» Instructions for the task: Copy out the entries that follow exactly, leaving out the pictures.
━━ Records provided
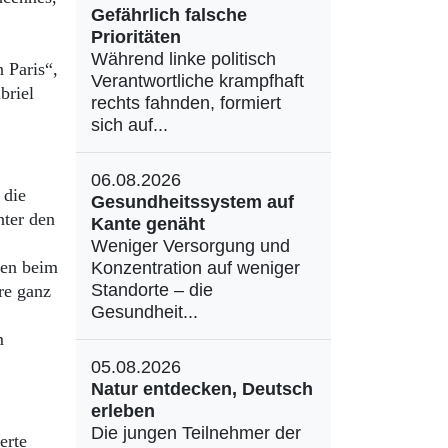
Gefährlich falsche
Prioritäten
Während linke politisch
 Paris“,
Verantwortliche krampfhaft
briel
rechts fahnden, formiert
sich auf...
06.08.2026
 die
Gesundheitssystem auf
nter den
Kante genäht
Weniger Versorgung und
gen beim
Konzentration auf weniger
Standorte – die
re ganz
Gesundheit...
m
05.08.2026
Natur entdecken, Deutsch
erleben
Die jungen Teilnehmer der
erte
━━━━
» Output of the task:
Gefährlich falsche
Prioritäten
Während linke politisch
 Paris“,
Verantwortliche krampfhaft
briel
rechts fahnden, formiert
sich auf...
06.08.2026
 die
Gesundheitssystem auf
nter den
Kante genäht
Weniger Versorgung und
gen beim
Konzentration auf weniger
Standorte – die
re ganz
Gesundheit...
m
05.08.2026
Natur entdecken, Deutsch
erleben
Die jungen Teilnehmer der
erte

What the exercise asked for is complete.